Stocks posted modest losses Wednesday, a day after tumbling on fears about the health of banks and concerns that a six-month rally of 50 percent has left the stock market overheated. The Dow Jones industrial average lost another 30 points after skidding 186 points Tuesday.
A private sector report on unemployment gave investors new reason to fret about what is widely seen as the biggest problem facing the economy. The ADP National Employment Report found that employment fell by 298,000 in August following a revised loss of 360,000 jobs in July. The losses were the smallest since September 2008 but more than analysts had expected.
The report shapes expectations for the Labor Department’s monthly reading on jobs, which is due Friday. Unemployment has hit consumer spending, which accounts for about 70 percent of U.S. economic activity. Without more help from consumers, the economy will have trouble pulling out of the longest recession since World War II.
“Until Friday’s data comes, no one is really making any big bets,” said Neil Massa, senior trader at MFC Global Investment Management. “A little profit-taking looks healthy at this point.”
Analysts said the market’s ability to avoid another steep drop was a good sign but cautioned that trading volume remains light ahead of the Labor Day holiday. Weak volume can skew the market’s moves and makes it difficult to draw conclusions about investor sentiment.
“We need these periods of backing off,” said Darin Newsom, senior analyst at DTN in Omaha, Neb. “When there is no news to really spark the interest that we need to take this thing higher, the inclination is to sell off.”
Even with stocks down for four days, major market indicators have given up only two week’s worth of gains. The Standard & Poor’s 500 is up 47 percent from a 12-year low on March 9.
The Dow fell 29.93, or 0.3 percent, to 9,280.67, pushing its four-day slide to 300 points, or 3.1 percent. The index crossed between gains and losses 108 times as it traded in the second tightest point range this year.
The S&P 500 index fell 3.29, or 0.3 percent, to 994.75, while the Nasdaq composite index fell 1.82, or 0.1 percent, to 1,967.07.
Bond prices rose, pushing down yields. The yield on the benchmark 10-year Treasury note fell to 3.31 percent from 3.36 percent late Tuesday.
An increase in worker productivity couldn’t shake investors’ concerns about the economy. The Labor Department said output grew in the spring at the fastest pace in nearly six years while labor costs fell by the most in nine years.

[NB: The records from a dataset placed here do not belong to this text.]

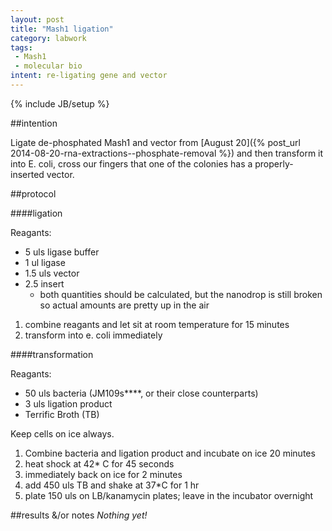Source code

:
 ```yaml
---
layout: post
title: "Mash1 ligation"
category: labwork
tags: 
 - Mash1 
 - molecular bio
intent: re-ligating gene and vector
---
```

{% include JB/setup %}

##intention

Ligate de-phosphated Mash1 and vector from [August 20]({% post_url 2014-08-20-rna-extractions--phosphate-removal %}) and then transform it into E. coli, cross our fingers that one of the colonies has a properly-inserted vector.


##protocol

####ligation 

Reagants:

 * 5 uls ligase buffer
 * 1 ul ligase
 * 1.5 uls vector
 * 2.5 insert
   * both quantities should be calculated, but the nanodrop is still broken so actual amounts are pretty up in the air
 
 1. combine reagants and let sit at room temperature for 15 minutes
 2. transform into e. coli immediately

####transformation

Reagants:

 * 50 uls bacteria (JM109s****, or their close counterparts)
 * 3 uls ligation product
 * Terrific Broth (TB)

Keep cells on ice always.

 1. Combine bacteria and ligation product and incubate on ice 20 minutes
 2. heat shock at 42* C for 45 seconds
 3. immediately back on ice for 2 minutes
 4. add 450 uls TB and shake at 37*C for 1 hr
 5. plate 150 uls on LB/kanamycin plates; leave in the incubator overnight

##results &/or notes
*Nothing yet!*

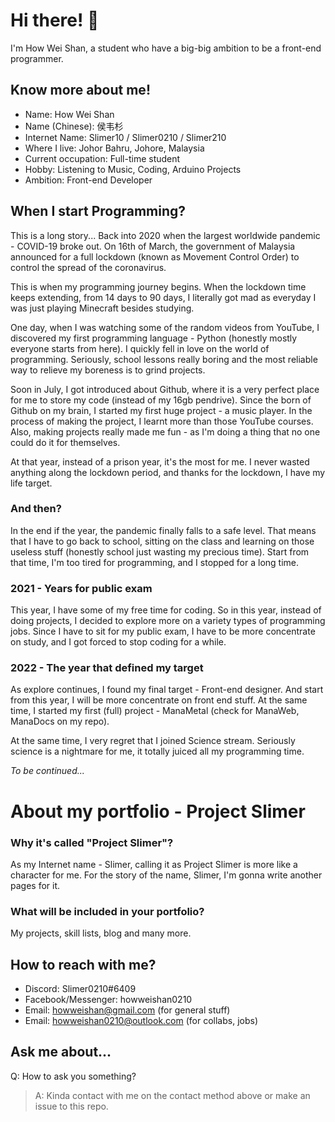 # Hi there! 👋

I'm How Wei Shan, a student who have a big-big ambition to be a front-end programmer.

## Know more about me!

- Name: How Wei Shan
- Name (Chinese): 侯韦杉
- Internet Name: Slimer10 / Slimer0210 / Slimer210
- Where I live: Johor Bahru, Johore, Malaysia
- Current occupation: Full-time student
- Hobby: Listening to Music, Coding, Arduino Projects
- Ambition: Front-end Developer

## When I start Programming?

This is a long story... Back into 2020 when the largest worldwide pandemic - COVID-19 broke out. On 16th of March, the government of Malaysia announced for a full lockdown (known as Movement Control Order) to control the spread of the coronavirus.

This is when my programming journey begins. When the lockdown time keeps extending, from 14 days to 90 days, I literally got mad as everyday I was just playing Minecraft besides studying.

One day, when I was watching some of the random videos from YouTube, I discovered my first programming language - Python (honestly mostly everyone starts from here). I quickly fell in love on the world of programming. Seriously, school lessons really boring and the most reliable way to relieve my boreness is to grind projects.

Soon in July, I got introduced about Github, where it is a very perfect place for me to store my code (instead of my 16gb pendrive). Since the born of Github on my brain, I started my first huge project - a music player. In the process of making the project, I learnt more than those YouTube courses. Also, making projects really made me fun - as I'm doing a thing that no one could do it for themselves.

At that year, instead of a prison year, it's the most for me. I never wasted anything along the lockdown period, and thanks for the lockdown, I have my life target.

### And then?

In the end if the year, the pandemic finally falls to a safe level. That means that I have to go back to school, sitting on the class and learning on those useless stuff (honestly school just wasting my precious time). Start from that time, I'm too tired for programming, and I stopped for a long time.

### 2021 - Years for public exam

This year, I have some of my free time for coding. So in this year, instead of doing projects, I decided to explore more on a variety types of programming jobs. Since I have to sit for my public exam, I have to be more concentrate on study, and I got forced to stop coding for a while.

### 2022 - The year that defined my target

As explore continues, I found my final target - Front-end designer. And start from this year, I will be more concentrate on front end stuff. At the same time, I started my first (full) project - ManaMetal (check for ManaWeb, ManaDocs on my repo). 

At the same time, I very regret that I joined Science stream. Seriously science is a nightmare for me, it totally juiced all my programming time.

*To be continued...*

# About my portfolio - Project Slimer

### Why it's called "Project Slimer"?

As my Internet name - Slimer, calling it as Project Slimer is more like a character for me. For the story of the name, Slimer, I'm gonna write another pages for it.

### What will be included in your portfolio?

My projects, skill lists, blog and many more.

## How to reach with me?

- Discord: Slimer0210#6409
- Facebook/Messenger: howweishan0210
- Email: howweishan@gmail.com (for general stuff)
- Email: howweishan0210@outlook.com (for collabs, jobs)

## Ask me about...

Q: How to ask you something?
> A: Kinda contact with me on the contact method above or make an issue to this repo.

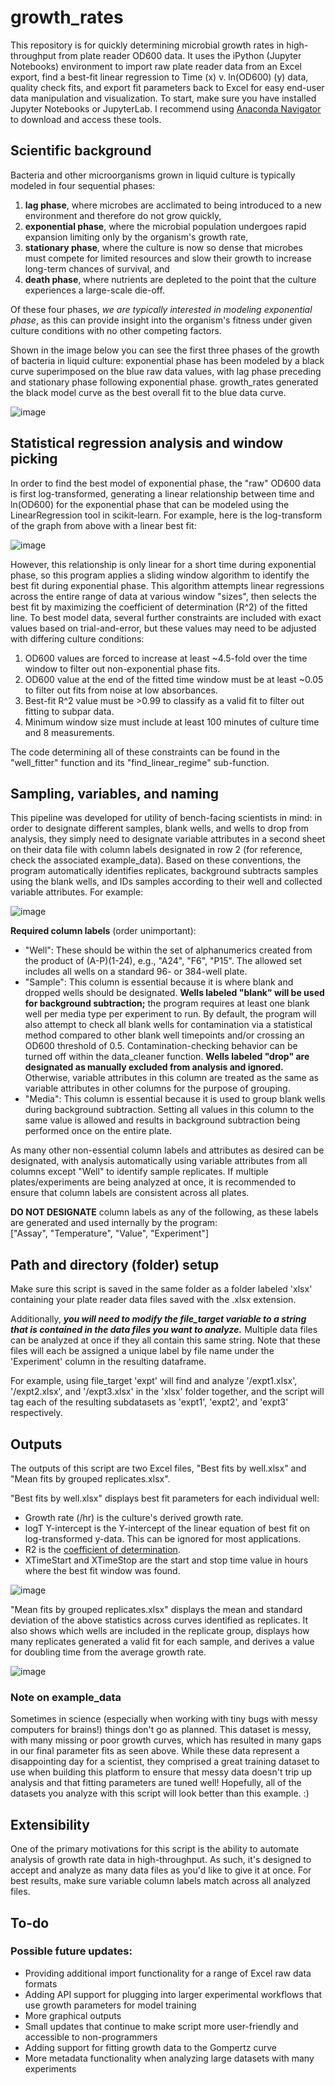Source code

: # growth_rates

This repository is for quickly determining microbial growth rates in high-throughput from plate reader OD600 data. It uses the iPython (Jupyter Notebooks) environment to import raw plate reader data from an Excel export, find a best-fit linear regression to Time (x) v. ln(OD600) (y) data, quality check fits, and export fit parameters back to Excel for easy end-user data manipulation and visualization. To start, make sure you have installed Jupyter Notebooks or JupyterLab. I recommend using [Anaconda Navigator](https://www.anaconda.com/download) to download and access these tools.


## Scientific background
Bacteria and other microorganisms grown in liquid culture is typically modeled in four sequential phases: 
1. **lag phase**, where microbes are acclimated to being introduced to a new environment and therefore do not grow quickly,
2. **exponential phase**, where the microbial population undergoes rapid expansion limiting only by the organism's growth rate,
3. **stationary phase**, where the culture is now so dense that microbes must compete for limited resources and slow their growth to increase long-term chances of survival, and
4. **death phase**, where nutrients are depleted to the point that the culture experiences a large-scale die-off.

Of these four phases, *we are typically interested in modeling exponential phase*, as this can provide insight into the organism's fitness under given culture conditions with no other competing factors.

Shown in the image below you can see the first three phases of the growth of bacteria in liquid culture: exponential phase has been modeled by a black curve superimposed on the blue raw data values, with lag phase preceding and stationary phase following exponential phase. growth_rates generated the black model curve as the best overall fit to the blue data curve.

![image](https://github.com/user-attachments/assets/f7947a17-3b5c-4a5b-89e1-7dd6dc9a4f9f)


## Statistical regression analysis and window picking

In order to find the best model of exponential phase, the "raw" OD600 data is first log-transformed, generating a linear relationship between time and ln(OD600) for the exponential phase that can be modeled using the LinearRegression tool in scikit-learn. For example, here is the log-transform of the graph from above with a linear best fit:

![image](https://github.com/user-attachments/assets/171f1be0-2f78-4f0b-953e-ae8f1f450f7c)

However, this relationship is only linear for a short time during exponential phase, so this program applies a sliding window algorithm to identify the best fit during exponential phase. This algorithm attempts linear regressions across the entire range of data at various window "sizes", then selects the best fit by maximizing the coefficient of determination (R^2) of the fitted line. To best model data, several further constraints are included with exact values based on trial-and-error, but these values may need to be adjusted with differing culture conditions:
1. OD600 values are forced to increase at least ~4.5-fold over the time window to filter out non-exponential phase fits.
2. OD600 value at the end of the fitted time window must be at least ~0.05 to filter out fits from noise at low absorbances.
3. Best-fit R^2 value must be >0.99 to classify as a valid fit to filter out fitting to subpar data.
4. Minimum window size must include at least 100 minutes of culture time and 8 measurements.

The code determining all of these constraints can be found in the "well_fitter" function and its "find_linear_regime" sub-function.

## Sampling, variables, and naming
This pipeline was developed for utility of bench-facing scientists in mind: in order to designate different samples, blank wells, and wells to drop from analysis, they simply need to designate variable attributes in a second sheet on their data file with column labels designated in row 2 (for reference, check the associated example_data). Based on these conventions, the program automatically identifies replicates, background subtracts samples using the blank wells, and IDs samples according to their well and collected variable attributes. For example:


![image](https://github.com/user-attachments/assets/eb9fbf5e-66eb-46b0-8603-df2f1f6b400d)


**Required column labels** (order unimportant):
* "Well": These should be within the set of alphanumerics created from the product of (A-P)(1-24), e.g., "A24", "F6", "P15". The allowed set includes all wells on a standard 96- or 384-well plate.
* "Sample": This column is essential because it is where blank and dropped wells should be designated. **Wells labeled "blank" will be used for background subtraction;** the program requires at least one blank well per media type per experiment to run. By default, the program will also attempt to check all blank wells for contamination via a statistical method compared to other blank well timepoints and/or crossing an OD600 threshold of 0.5. Contamination-checking behavior can be turned off within the data_cleaner function. **Wells labeled "drop" are designated as manually excluded from analysis and ignored.** Otherwise, variable attributes in this column are treated as the same as variable attributes in other columns for the purpose of grouping.
* "Media": This column is essential because it is used to group blank wells during background subtraction. Setting all values in this column to the same value is allowed and results in background subtraction being performed once on the entire plate.

As many other non-essential column labels and attributes as desired can be designated, with analysis automatically using variable attributes from all columns except "Well" to identify sample replicates. If multiple plates/experiments are being analyzed at once, it is recommended to ensure that column labels are consistent across all plates.

**DO NOT DESIGNATE** column labels as any of the following, as these labels are generated and used internally by the program:\
 ["Assay", "Temperature", "Value", "Experiment"]


## Path and directory (folder) setup
Make sure this script is saved in the same folder as a folder labeled 'xlsx' containing your plate reader data files saved with the .xlsx extension.

Additionally, ***you will need to modify the file_target variable to a string that is contained in the data files you want to analyze.*** Multiple data files can be analyzed at once if they all contain this same string. Note that these files will each be assigned a unique label by file name under the 'Experiment' column in the resulting dataframe.

For example, using file_target 'expt' will find and analyze '/expt1.xlsx', '/expt2.xlsx', and '/expt3.xlsx' in the 'xlsx' folder together, and the script will tag each of the resulting subdatasets as 'expt1', 'expt2', and 'expt3' respectively.


## Outputs

The outputs of this script are two Excel files, "Best fits by well.xlsx" and "Mean fits by grouped replicates.xlsx". 

"Best fits by well.xlsx" displays best fit parameters for each individual well:
* Growth rate (/hr) is the culture's derived growth rate.
* logT Y-intercept is the Y-intercept of the linear equation of best fit on log-transformed y-data. This can be ignored for most applications.
* R2 is the [coefficient of determination](https://en.wikipedia.org/wiki/Coefficient_of_determination).
* XTimeStart and XTimeStop are the start and stop time value in hours where the best fit window was found.

![image](https://github.com/user-attachments/assets/972ec51b-9cd1-4d5b-953f-bc84300de2ea)

"Mean fits by grouped replicates.xlsx" displays the mean and standard deviation of the above statistics across curves identified as replicates. It also shows which wells are included in the replicate group, displays how many replicates generated a valid fit for each sample, and derives a value for doubling time from the average growth rate.

![image](https://github.com/user-attachments/assets/3c67e77d-ba83-42c1-8893-c1e48ee32d60)


### Note on example_data
Sometimes in science (especially when working with tiny bugs with messy computers for brains!) things don't go as planned. This dataset is messy, with many missing or poor growth curves, which has resulted in many gaps in our final parameter fits as seen above. While these data represent a disappointing day for a scientist, they comprised a great training dataset to use when building this platform to ensure that messy data doesn't trip up analysis and that fitting parameters are tuned well! Hopefully, all of the datasets you analyze with this script will look better than this example. :)

## Extensibility
One of the primary motivations for this script is the ability to automate analysis of growth rate data in high-throughput. As such, it's designed to accept and analyze as many data files as you'd like to give it at once. For best results, make sure variable column labels match across all analyzed files.

## To-do
### Possible future updates:
* Providing additional import functionality for a range of Excel raw data formats
* Adding API support for plugging into larger experimental workflows that use growth parameters for model training
* More graphical outputs
* Small updates that continue to make script more user-friendly and accessible to non-programmers
* Adding support for fitting growth data to the Gompertz curve
* More metadata functionality when analyzing large datasets with many experiments



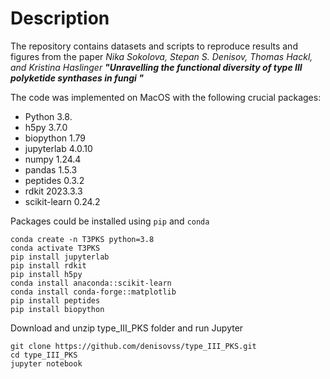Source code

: # Description

The repository contains datasets and scripts to reproduce results and figures from the paper _Nika Sokolova, Stepan S. Denisov, Thomas Hackl, and Kristina Haslinger_
_**"Unravelling the functional diversity of type III polyketide synthases in fungi "**_


The code was implemented on MacOS with the following crucial packages:

* Python 3.8.
* h5py 3.7.0
* biopython 1.79
* jupyterlab 4.0.10
* numpy 1.24.4
* pandas 1.5.3
* peptides 0.3.2
* rdkit 2023.3.3
* scikit-learn 0.24.2

Packages could be installed using `pip` and `conda`
```
conda create -n T3PKS python=3.8
conda activate T3PKS
pip install jupyterlab
pip install rdkit
pip install h5py
conda install anaconda::scikit-learn
conda install conda-forge::matplotlib
pip install peptides
pip install biopython
```
Download and unzip type_III_PKS folder and run Jupyter

```
git clone https://github.com/denisovss/type_III_PKS.git
cd type_III_PKS
jupyter notebook
```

Productivity is the biggest factor in determining living standards because companies can afford to pay more if output increases.
Investors also were disappointed by the Commerce Department’s report that factory orders rose 1.3 percent in July. That fell short of a 2.2 percent increase analysts expected, according to a survey by Thomson Reuters.
In other trading, the dollar slipped against other major currencies, while gold prices rose.
Light, sweet crude finished unchanged at $68.05 a barrel on the New York Mercantile Exchange.
The Russell 2000 index of smaller companies fell 2.23, or 0.4 percent, to 555.83.
Three stocks fell for every two that rose on the New York Stock Exchange, where consolidated volume came to 6 billion shares compared with 7 billion Tuesday.
Overseas, Britain’s FTSE 100 slipped less than 0.1 percent, while Germany’s DAX index fell 0.1 percent and France’s CAC-40 lost 0.3 percent. Japan’s Nikkei stock average tumbled 2.4 percent after the drop Tuesday in the U.S.